Die bereits feststehende Nachfolgerin
hingegen erfülle laut Kritikern zentrale Anforderungen für die heikle Position im Spannungsfeld mit der Pharmaindustrie nicht. So schreibt die den SN vorliegende Ausschreibung klipp und klar ein „abgeschlossenes Studium der Humanmedizin oder naturwissenschaftliches Studium“vor. Ebenso mehrjährige Führungserfahrung an einem „einschlägigen nationalen oder internationalen Institut, Ministerium oder öffentlichkeitsnahen Betrieb“. Zudem „nachweisliche
Managementerfahrung im Bereich Mitarbeiterführung, Budgetverantwortung“.
Den Zuschlag für die Position erhielt Helga Tieben, die seit 18 Jahren bei der Pharmalobbying-Organisation Pharmig arbeitet und dort als „Director Regulatory Affair, Supply & Innovation“eine Miniabteilung leitet. Die gesamte Pharmig hat nur 20 Mitarbeiter – dafür aber fast genauso viele Präsidenten, Vizepräsidenten und Vorstandsmitglieder aus der Pharmabranche von Pfizer bis Novartis, nämlich 17.
Tieben hat berufsbedingt Expertise im Pharmabereich, erfüllt aber schon die zentrale Voraussetzung des Medizin- oder naturwissenschaftlichen Studiums nicht. Die Publizistikabsolventin hat einen Legal-Studies- und Business-Mastertitel der Donau-Uni Krems. Entsprechende Führungserfahrung soll ebenso fehlen wie die geforderte bisherige Budgetverantwortung.
In Compliance-Hinsicht auffällig ist, dass Tieben von der Lobbyeinrichtung der milliardenschweren Pharmaindustrie die Seiten wechselt in ein AGES-Geschäftsfeld, das von der Pharmig teils finanziert wird. Die Verflechtungen sind eng. Die Medizinmarktaufsicht erhält von der Pharmaindustrie einen Pauschalbetrag für Kontrollen, der über die Pharmig ausbezahlt wird. „Wenn die großen Pharmafirmen, die in der Pharmig das Sagen haben, eine Lobbyistin in diese Position bringen, können die sogar auf Gesetze Einfluss nehmen“, erklärt ein Insider den SN. Ein anderer weist schulterzuckend darauf hin, dass es in Österreich in manchen Bereichen eben einen „gedeckten Arbeitsmarkt“gebe, der „über Verbindungen funktioniert“. Er relativiert aber den Drehtüreffekt: „Wenn jemand von der anderen Seite wechselt, hat er natürlich inhaltliche und strukturelle Vorgaben, der Spielraum ist aber nicht so groß, wie da jetzt reininterpretiert wird. “
„Es war ein ganz normaler Ausschreibungsprozess“, erklärt eine Sprecherin der AGES und verweist auf eine Personalberatungsfirma und ein Hearing. Der versprochene Rückruf zu konkreten Fragen der SN blieb dann leider aus.

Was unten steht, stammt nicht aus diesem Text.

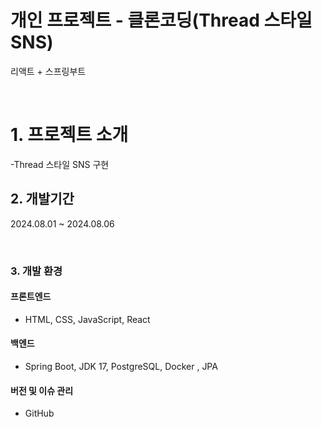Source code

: # 개인 프로젝트 - 클론코딩(Thread 스타일 SNS)
리액트 + 스프링부트 

<br>


# 1. 프로젝트 소개
-Thread 스타일 SNS 구현 
<br>

## 2. 개발기간 
2024.08.01 ~ 2024.08.06

<br>


### 3. 개발 환경

#### 프론트엔드
- HTML, CSS, JavaScript, React
#### 백엔드
- Spring Boot, JDK 17, PostgreSQL, Docker , JPA
#### 버전 및 이슈 관리
- GitHub

<br>


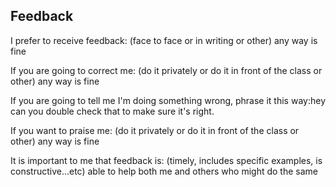 ## Feedback
<p>I prefer to receive feedback: (face to face or in writing or other) any way is fine</p>
<p>If you are going to correct me: (do it privately or do it in front of the class or other) any way is fine</p>
<p>If you are going to tell me I'm doing something wrong, phrase it this way:hey can you double check that to make sure it's right.</p>
<p>If you want to praise me: (do it privately or do it in front of the class or other) any way is fine</p>
<p>It is important to me that feedback is: (timely, includes specific examples, is constructive...etc) able to help both me and others who might do the same</p>
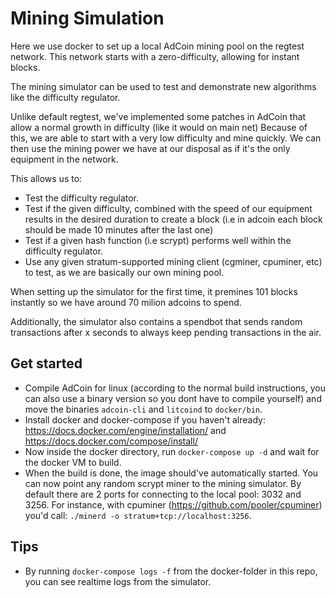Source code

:# Mining Simulation

Here we use docker to set up a local AdCoin mining pool on the regtest network. This network starts with a zero-difficulty, allowing for instant blocks.

The mining simulator can be used to test and demonstrate new algorithms like the difficulty regulator.

Unlike default regtest, we've implemented some patches in AdCoin that allow a normal growth in difficulty (like it would on main net) Because of this, we are able to start with a very low difficulty and mine quickly. We can then use the mining power we have at our disposal as if it's the only equipment in the network.

This allows us to:

- Test the difficulty regulator.
- Test if the given difficulty, combined with the speed of our equipment results in the desired duration to create a block (i.e in adcoin each block should be made 10 minutes after the last one)
- Test if a given hash function (i.e scrypt) performs well within the difficulty regulator.
- Use any given stratum-supported mining client (cgminer, cpuminer, etc) to test, as we are basically our own mining pool.

When setting up the simulator for the first time, it premines 101 blocks instantly so we have around 70 milion adcoins to spend.

Additionally, the simulator also contains a spendbot that sends random transactions after x seconds to always keep pending transactions in the air.

## Get started

- Compile AdCoin for linux (according to the normal build instructions, you can also use a binary version so you dont have to compile yourself) and move the binaries `adcoin-cli` and `litcoind` to `docker/bin`.
- Install docker and docker-compose if you haven't already: <https://docs.docker.com/engine/installation/> and <https://docs.docker.com/compose/install/>
- Now inside the docker directory, run `docker-compose up -d` and wait for the docker VM to build.
- When the build is done, the image should've automatically started. You can now point any random scrypt miner to the mining simulator. By default there are 2 ports for connecting to the local pool: 3032 and 3256\. For instance, with cpuminer (<https://github.com/pooler/cpuminer>) you'd call: `./minerd -o stratum+tcp://localhost:3256`.

## Tips

- By running `docker-compose logs -f` from the docker-folder in this repo, you can see realtime logs from the simulator.

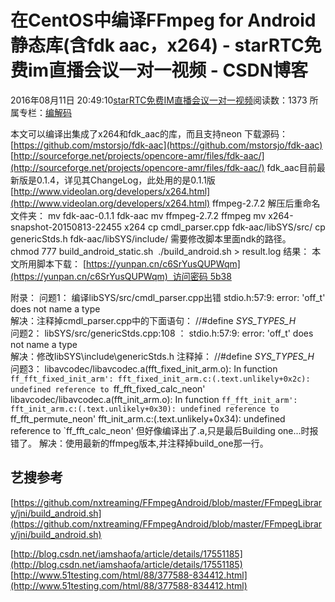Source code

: # 在CentOS中编译FFmpeg for Android静态库(含fdk aac，x264) - starRTC免费im直播会议一对一视频 - CSDN博客
2016年08月11日 20:49:10[starRTC免费IM直播会议一对一视频](https://me.csdn.net/elesos)阅读数：1373
所属专栏：[](https://blog.csdn.net/column/details/.html)[编解码](https://blog.csdn.net/column/details/12721.html)

本文可以编译出集成了x264和fdk_aac的库，而且支持neon
下载源码：
[https://github.com/mstorsjo/fdk-aac](https://github.com/mstorsjo/fdk-aac)
[http://sourceforge.net/projects/opencore-amr/files/fdk-aac/](http://sourceforge.net/projects/opencore-amr/files/fdk-aac/)
fdk_aac目前最新版是0.1.4，详见其ChangeLog，此处用的是0.1.1版
[http://www.videolan.org/developers/x264.html](http://www.videolan.org/developers/x264.html)
ffmpeg-2.7.2
解压后重命名文件夹：
mv fdk-aac-0.1.1 fdk-aac
mv ffmpeg-2.7.2 ffmpeg
mv x264-snapshot-20150813-22455 x264 
cp  cmdl_parser.cpp fdk-aac/libSYS/src/
cp genericStds.h fdk-aac/libSYS/include/
需要修改脚本里面ndk的路径。
chmod 777 build_android_static.sh 
./build_android.sh > result.log
结果：
本文所用脚本下载：
[https://yunpan.cn/c6SrYusQUPWqm](https://yunpan.cn/c6SrYusQUPWqm)  访问密码 5b38

附录：
问题1：
编译libSYS/src/cmdl_parser.cpp出错
stdio.h:57:9: error: 'off_t' does not name a type  
解决：注释掉cmdl_parser.cpp中的下面语句：
//#define _SYS_TYPES_H_  
问题2：
libSYS/src/genericStds.cpp:108 ： stdio.h:57:9: error: 'off_t' does not name a type  
解决：修改libSYS\include\genericStds.h
注释掉：
//#define _SYS_TYPES_H_  
问题3：
libavcodec/libavcodec.a(fft_fixed_init_arm.o): In function `ff_fft_fixed_init_arm':
fft_fixed_init_arm.c:(.text.unlikely+0x2c): undefined reference to `ff_fft_fixed_calc_neon'
libavcodec/libavcodec.a(fft_init_arm.o): In function `ff_fft_init_arm':
fft_init_arm.c:(.text.unlikely+0x30): undefined reference to `ff_fft_permute_neon'
fft_init_arm.c:(.text.unlikely+0x34): undefined reference to `ff_fft_calc_neon'
但好像编译出了.a,只是最后Building one...时报错了。
解决：使用最新的ffmpeg版本,并注释掉build_one那一行。
## 艺搜参考
[https://github.com/nxtreaming/FFmpegAndroid/blob/master/FFmpegLibrary/jni/build_android.sh](https://github.com/nxtreaming/FFmpegAndroid/blob/master/FFmpegLibrary/jni/build_android.sh)

[http://blog.csdn.net/iamshaofa/article/details/17551185](http://blog.csdn.net/iamshaofa/article/details/17551185)
[http://www.51testing.com/html/88/377588-834412.html](http://www.51testing.com/html/88/377588-834412.html)
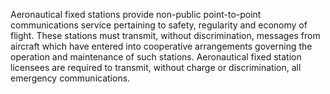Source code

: Aeronautical fixed stations provide non-public point-to-point communications service pertaining to safety, regularity and economy of flight. These stations must transmit, without discrimination, messages from aircraft which have entered into cooperative arrangements governing the operation and maintenance of such stations. Aeronautical fixed station licensees are required to transmit, without charge or discrimination, all emergency communications.


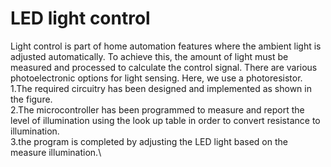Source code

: # LED light control
Light control is part of home automation features where the ambient light is adjusted automatically. To achieve this, the amount of light must be measured and processed to calculate the control signal. There are various photoelectronic options for light sensing. Here, we use a photoresistor.\
1.The required circuitry has been designed and implemented as shown in the figure.\
2.The microcontroller has been programmed to measure and report the level of illumination using the look up table in order to convert resistance to illumination.\
3.the program is completed by adjusting the LED light based on the measure illumination.\
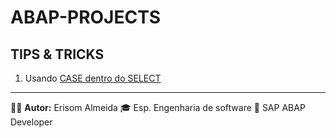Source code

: # ABAP-PROJECTS

## TIPS & TRICKS
1. Usando [CASE dentro do SELECT](/.TIPS_&_TRICK)


---
🧑‍💼 **Autor:** Erisom Almeida
🎓 Esp. Engenharia de software
📍 SAP ABAP Developer
  

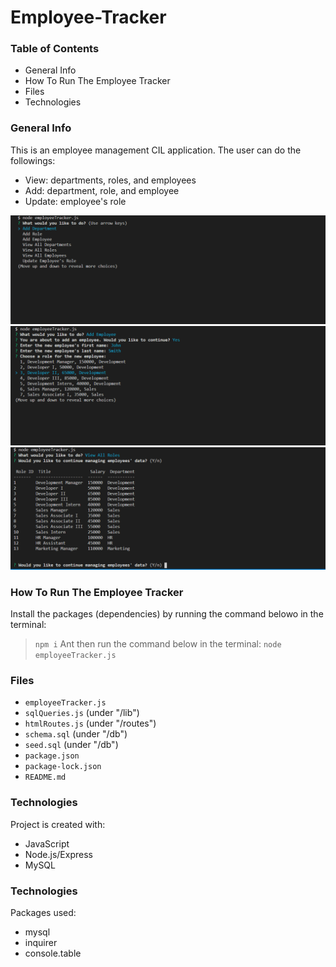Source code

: # Employee-Tracker

### Table of Contents
* General Info
* How To Run The Employee Tracker
* Files
* Technologies

### General Info
This is an employee management CIL application.
The user can do the followings:
- View: departments, roles, and employees
- Add: department, role, and employee
- Update: employee's role

![Employee Tracker](images/EmployeeTracker.png)
![Add Employee](images/EmployeeTracker_add.png)
![View Roles](images/EmployeeTracker_view.png)

### How To Run The Employee Tracker
Install the packages (dependencies) by running the command belowo in the terminal:
>`npm i`
Ant then run the command below in the terminal:
>`node employeeTracker.js`

### Files
* `employeeTracker.js`
* `sqlQueries.js` (under "/lib")
* `htmlRoutes.js` (under "/routes")
* `schema.sql` (under "/db")
* `seed.sql` (under "/db")
* `package.json`
* `package-lock.json`
* `README.md`

### Technologies
Project is created with:
* JavaScript
* Node.js/Express
* MySQL

### Technologies
Packages used:
* mysql
* inquirer
* console.table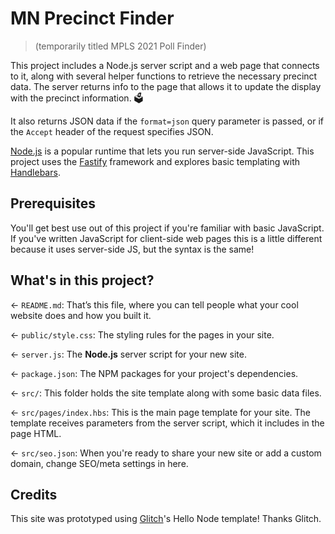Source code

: # MN Precinct Finder

> (temporarily titled MPLS 2021 Poll Finder)

This project includes a Node.js server script and a web page that connects to it, along with several helper functions to retrieve the necessary precinct data. The server returns info to the page that allows it to update the display with the precinct information. 🗳️

It also returns JSON data if the `format=json` query parameter is passed, or if the `Accept` header of the request specifies JSON.

[Node.js](https://nodejs.org/en/about/) is a popular runtime that lets you run server-side JavaScript. This project uses the [Fastify](https://www.fastify.io/) framework and explores basic templating with [Handlebars](https://handlebarsjs.com/).

## Prerequisites

You'll get best use out of this project if you're familiar with basic JavaScript. If you've written JavaScript for client-side web pages this is a little different because it uses server-side JS, but the syntax is the same!

## What's in this project?

← `README.md`: That’s this file, where you can tell people what your cool website does and how you built it.

← `public/style.css`: The styling rules for the pages in your site.

← `server.js`: The **Node.js** server script for your new site.

← `package.json`: The NPM packages for your project's dependencies.

← `src/`: This folder holds the site template along with some basic data files.

← `src/pages/index.hbs`: This is the main page template for your site. The template receives parameters from the server script, which it includes in the page HTML.

← `src/seo.json`: When you're ready to share your new site or add a custom domain, change SEO/meta settings in here.

## Credits
This site was prototyped using [Glitch](https://glitch.com)'s Hello Node template! Thanks Glitch.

Helga Tieben hält sich bedeckt: „Sie kennen offensichtlich meinen Lebenslauf und sehen ja, welche Expertise und langjährige Erfahrung ich habe.“Im Gesundheitsministerium heißt es auf SN-Anfrage, man habe einen Bericht zum Vorgang bei der Besetzung angefordert. „Aus diesem geht hervor, dass die AGES beim Auswahlprozess mittels Ausschreibung, Hearingverfahren und Hearingkommission den Vorgaben entsprochen hat. Laut diesem Bericht wurden Compliance-Regelungen geprüft und seitens der AGES wurde festgestellt, dass keine Interessenkonflikte vorliegen.“
Transparency International hat schon vor einem halben Jahr „mehr Transparenz bei der Besetzung von Top-Positionen in staatsnahen Unternehmen“gefordert.